“Creo en las hadas” decía cuando era niña, y a su alrededor los adultos se reían y halagaban su inocencia, pensando en sus propias infancias, en sus juegos secretos, en los amigos invisibles que habían creado y perdido con el paso de los años. Y la niña creía en las hadas, en el ratoncito Pérez y en los Reyes Magos porque ese es el derecho y el privilegio de la infancia. Le regalaban libros de cuentos con vistosos dibujos, escuchaban sus historias y halagaban su imaginación desbordante, la chispa de su vivacidad.

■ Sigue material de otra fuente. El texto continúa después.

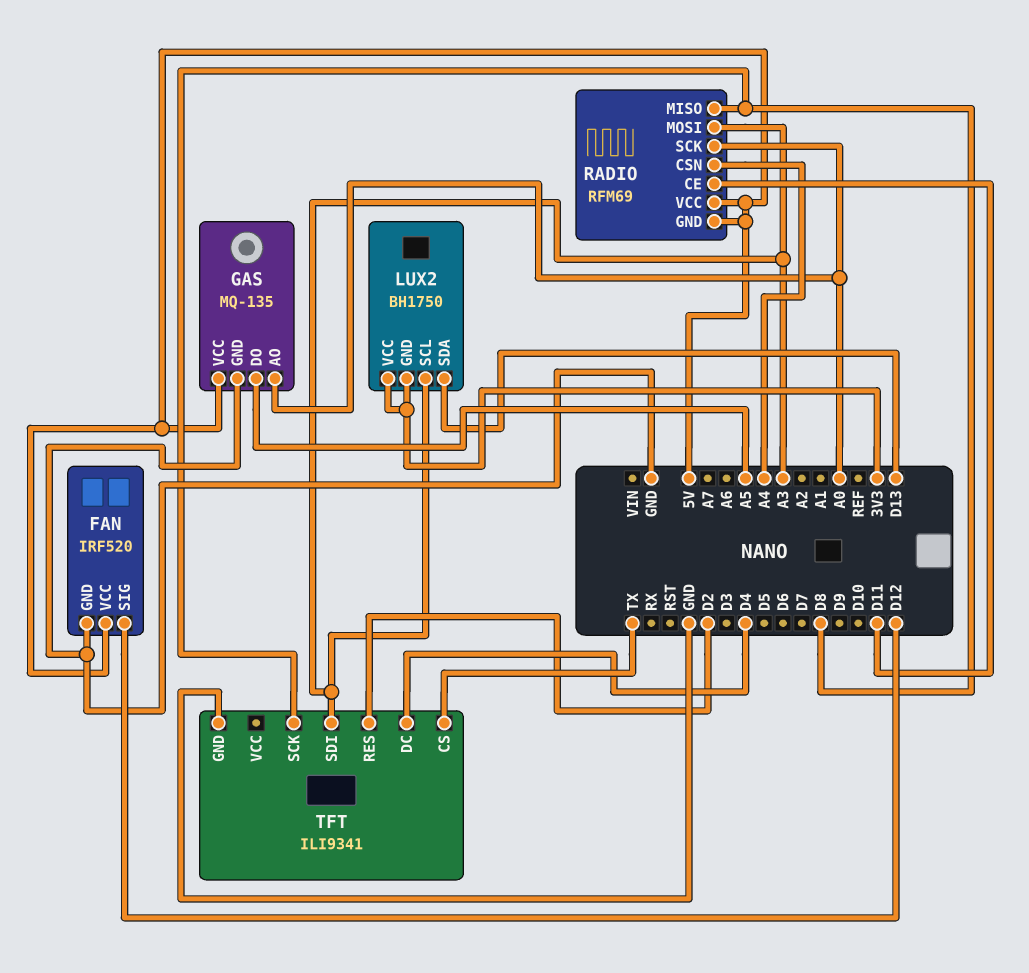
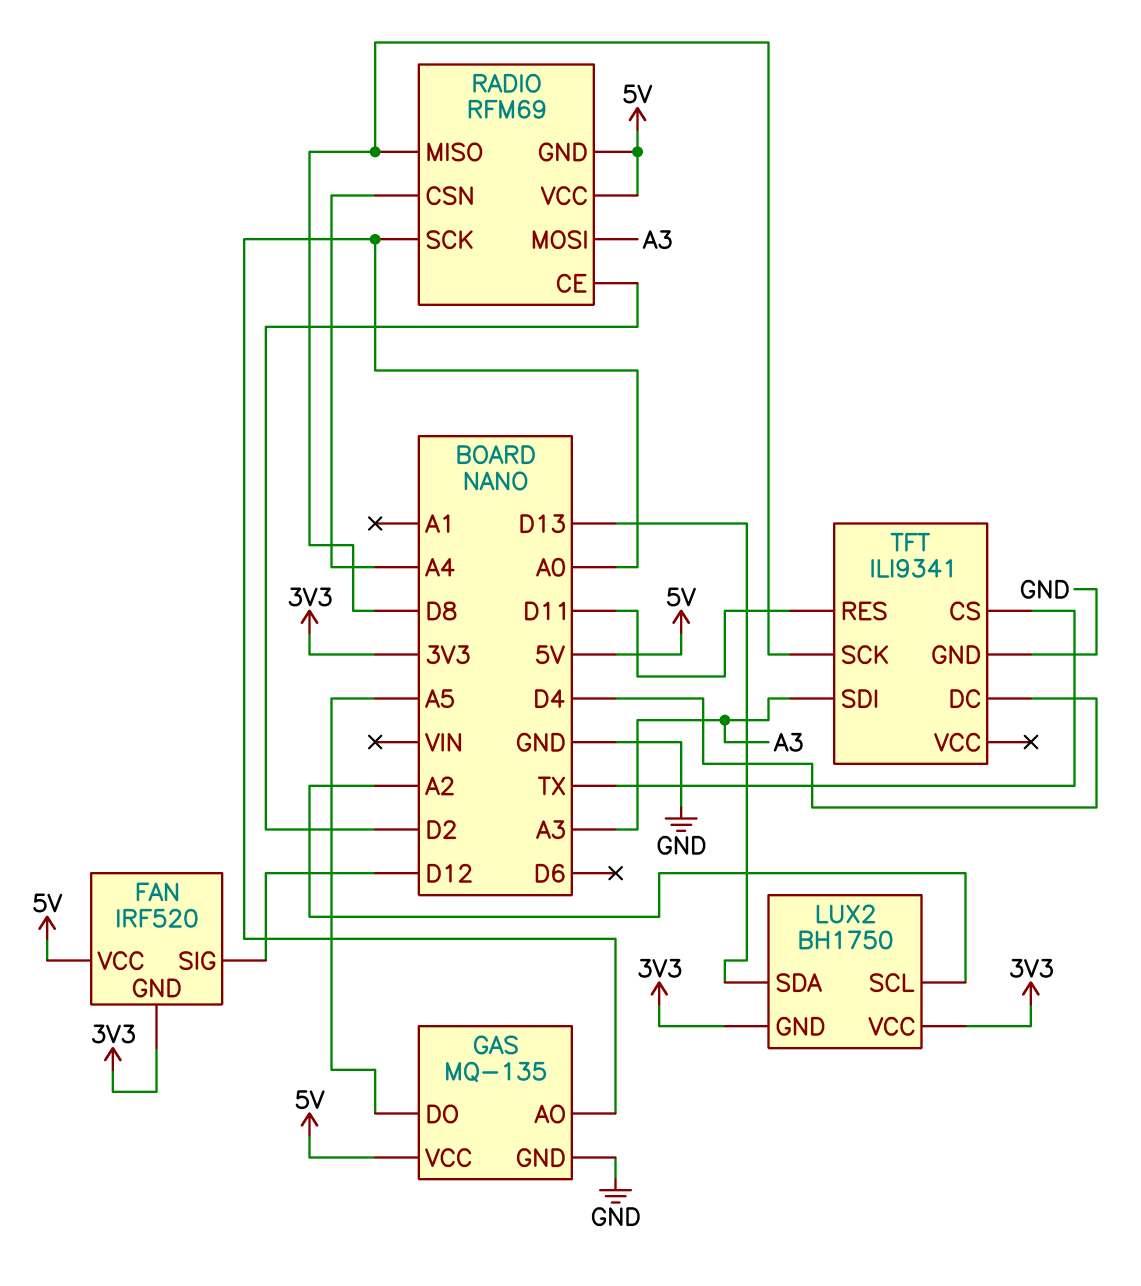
FAN pin GND: GND -> 3V3
LUX2 pin SCL: A3 -> A2
RADIO pin CE: D11 -> D2
TFT pin RES: D2 -> D11

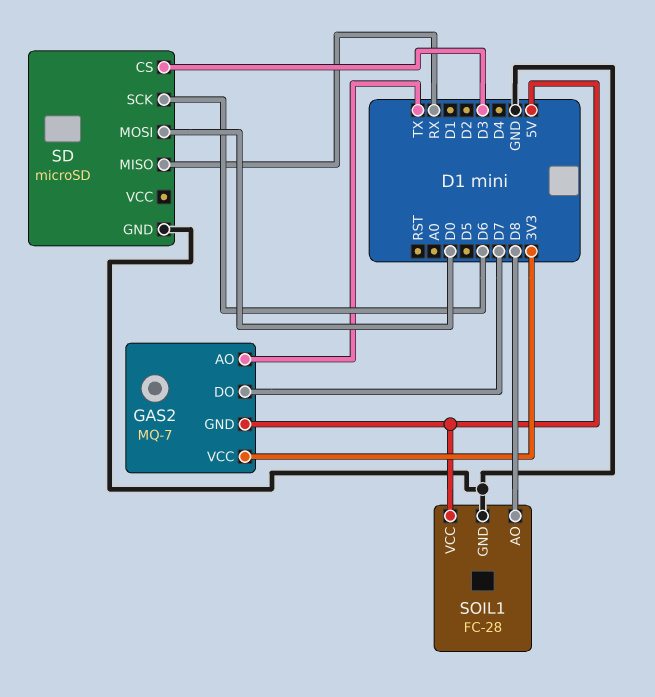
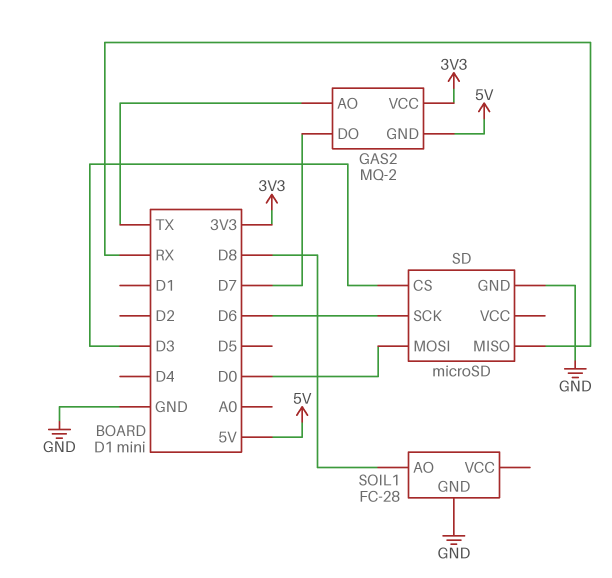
GAS2: MQ-7 -> MQ-2
SOIL1 pin VCC: 5V -> none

Fue creciendo, casi a traición dejó de ser una niña
Y ella aun creía en las hadas, no del mismo modo. No esperaba encontrar un círculo de setas, ni una diminuta danza a la sombra de un jardín misterioso. Pero creía en la magia de contar una historia, de crear un mundo solo con palabras. Algo que preocupaba a sus padres y ya que casi nadie encontraba divertido “Esto no te lleva a ninguna parte” le decían muy serios “Céntrate, no puedes pasarte la vida con la cabeza en las nubes” Ya no le regalaban libros de cuentos, aunque ella los compraba de todas formas, porque seguía necesitando sucesos extraordinarios de vez en cuando. Aunque nunca decía en que creía, ni que esperaba. Guardaba esos pensamientos para si misma, solo decía lo que esperaban que dijera una mujer de su edad.
Un día encontró un broche en una tienda. Era la fotografía de un hada vestida únicamente con sus cabellos, con unas alas de mariposa listas para echar a volar, enmarcado con un bonito marco de plata. Compró el broche de inmediato y se lo puso en la solapa de su abrigo, sobre el corazón. Y en silencio, a pesar de los años, siguió creyendo en las hadas.